_Data_
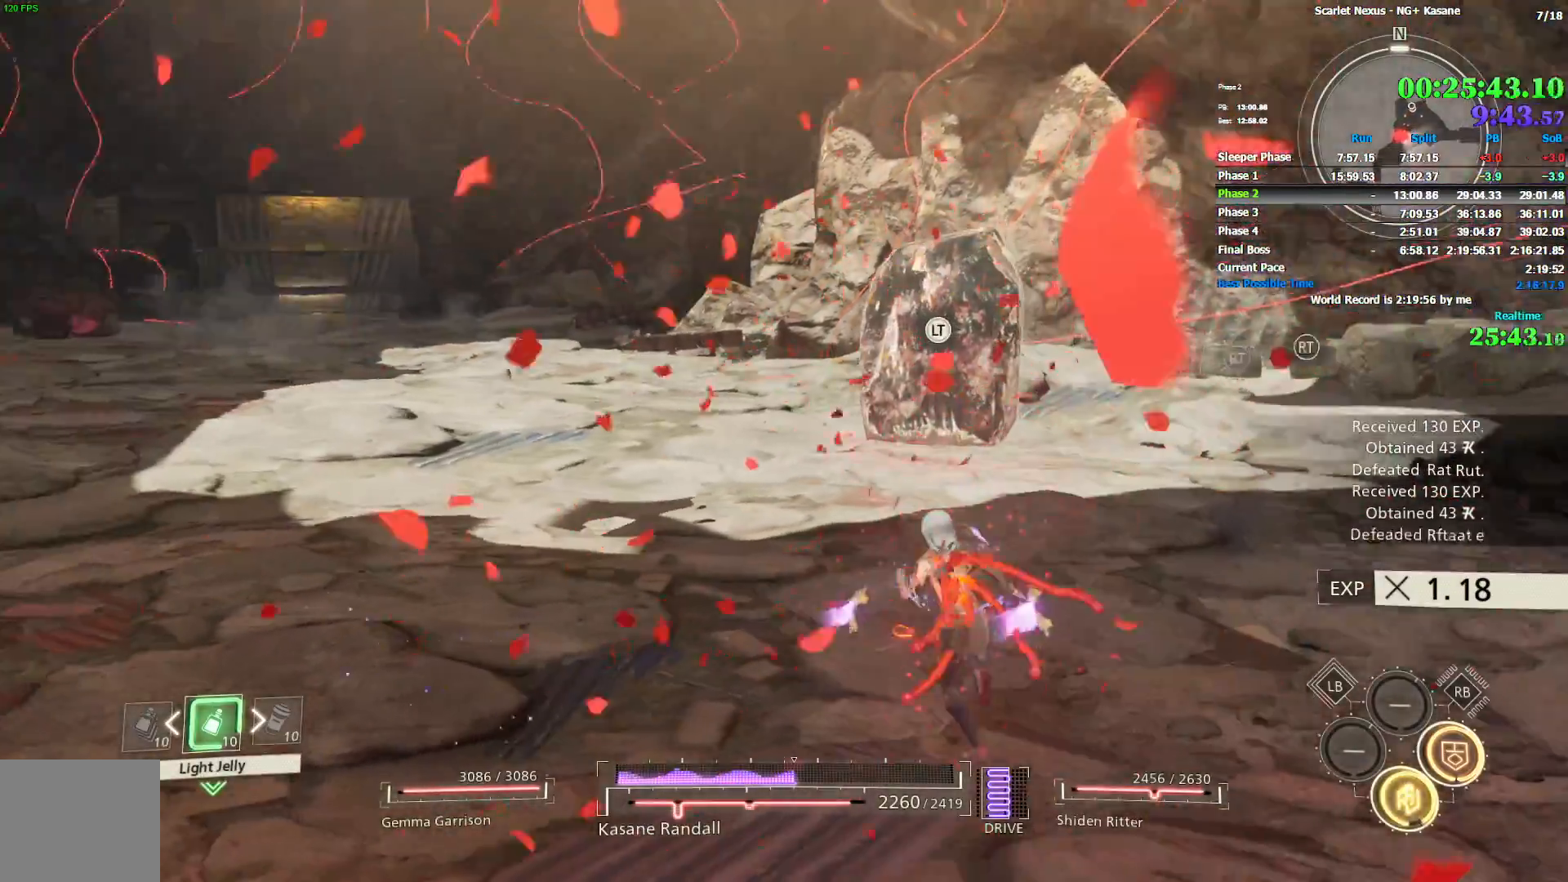
{"dt_ms": 500, "buttons": ["CROSS", "R1"], "left_stick": "up", "right_stick": "center", "events": [[283, "right_stick", "center"], [350, "R1", "down"], [450, "CROSS", "down"]]}
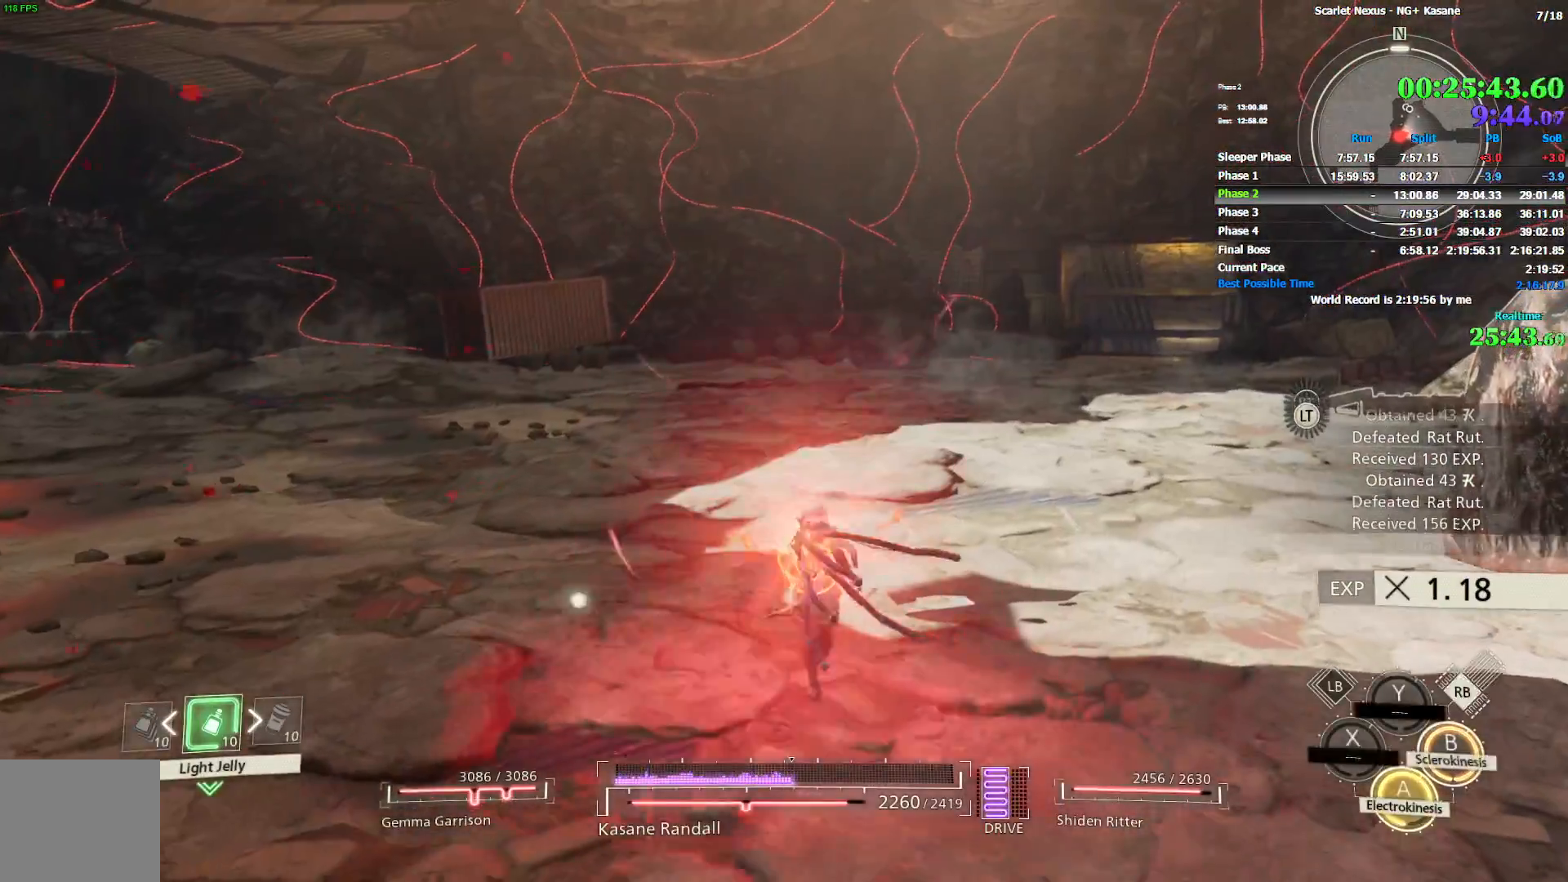
{"dt_ms": 500, "buttons": [], "left_stick": "center", "right_stick": "center", "events": [[50, "CROSS", "up"], [100, "R1", "up"], [250, "right_stick", "up-right"], [333, "left_stick", "center"], [367, "right_stick", "center"]]}
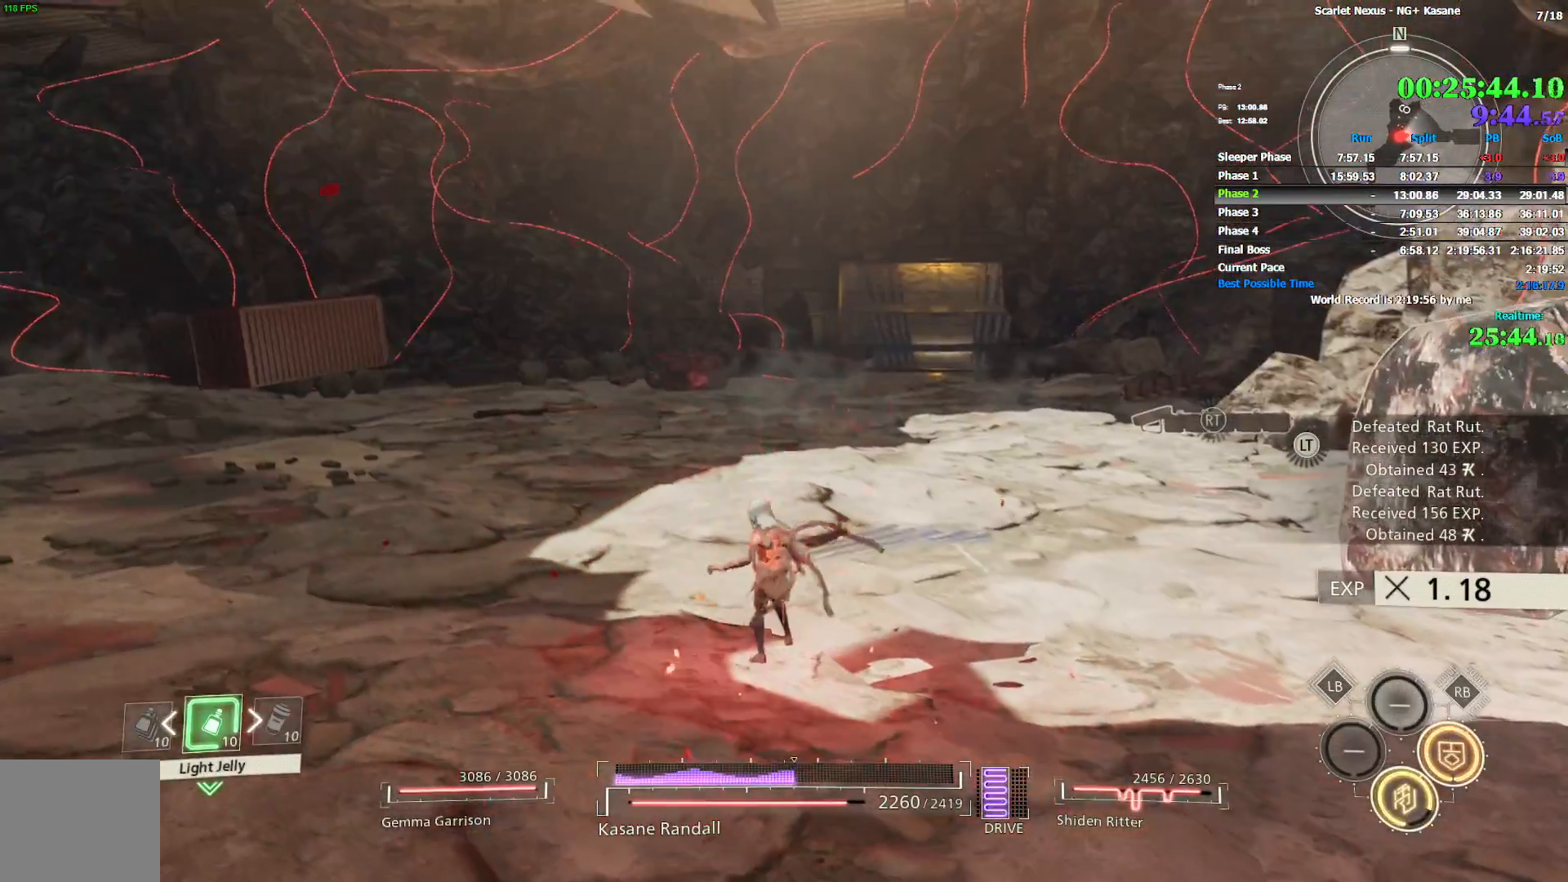
{"dt_ms": 500, "buttons": [], "left_stick": "center", "right_stick": "center", "events": []}
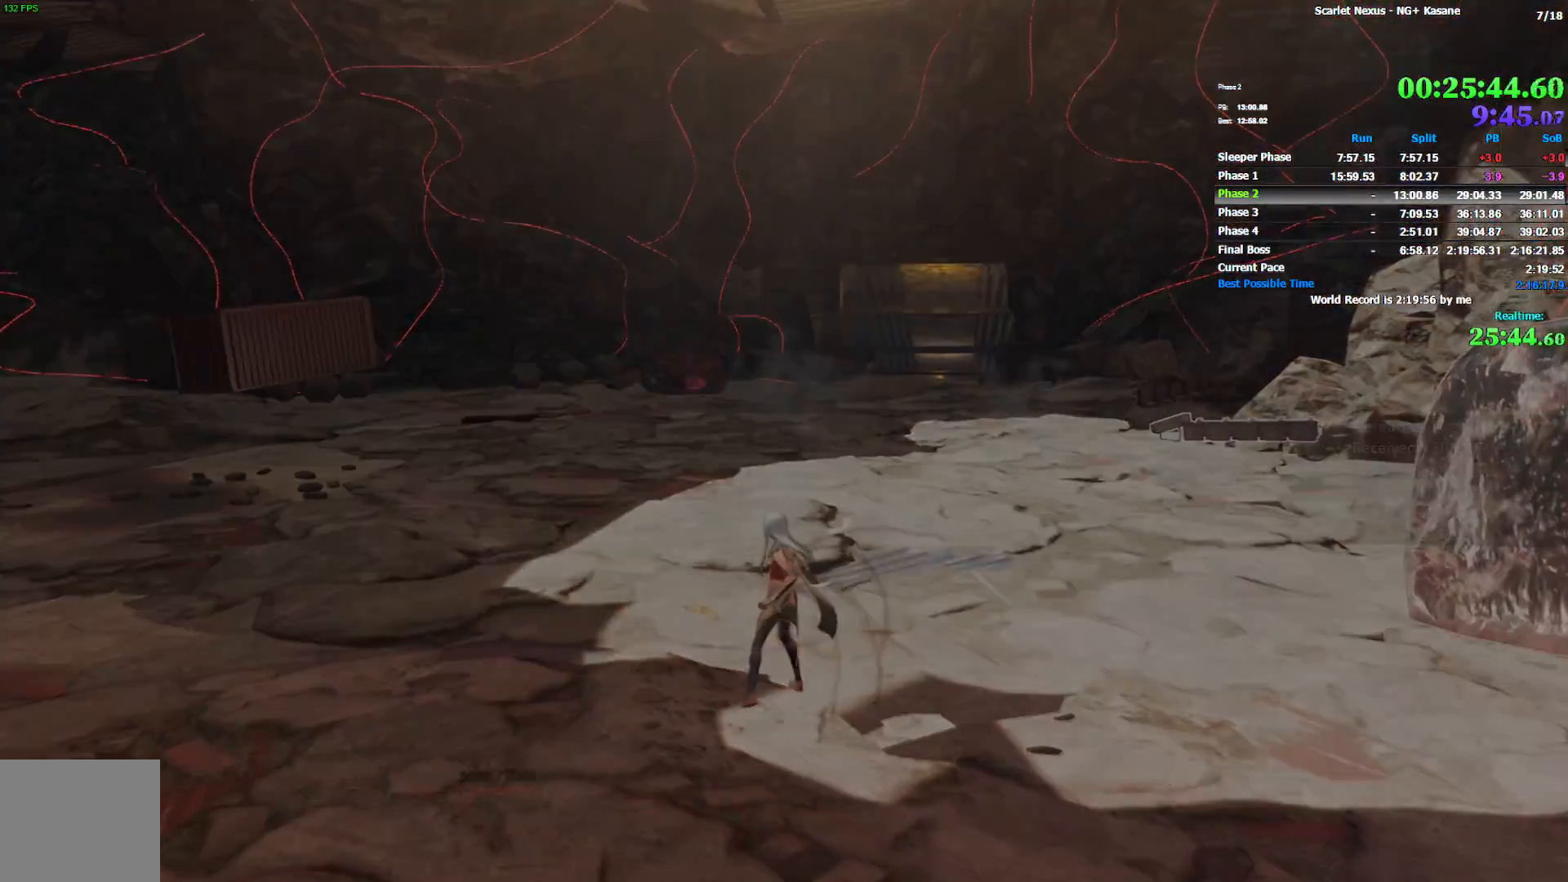
{"dt_ms": 500, "buttons": ["START"], "left_stick": "center", "right_stick": "center", "events": [[300, "START", "down"], [400, "START", "up"], [467, "START", "down"]]}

_Task goal_
Print the full listing exactly, dropping the pictures.

_Solution below_
{"dt_ms": 500, "buttons": ["CROSS", "R1"], "left_stick": "up", "right_stick": "center", "events": [[283, "right_stick", "center"], [350, "R1", "down"], [450, "CROSS", "down"]]}
{"dt_ms": 500, "buttons": [], "left_stick": "center", "right_stick": "center", "events": [[50, "CROSS", "up"], [100, "R1", "up"], [250, "right_stick", "up-right"], [333, "left_stick", "center"], [367, "right_stick", "center"]]}
{"dt_ms": 500, "buttons": [], "left_stick": "center", "right_stick": "center", "events": []}
{"dt_ms": 500, "buttons": ["START"], "left_stick": "center", "right_stick": "center", "events": [[300, "START", "down"], [400, "START", "up"], [467, "START", "down"]]}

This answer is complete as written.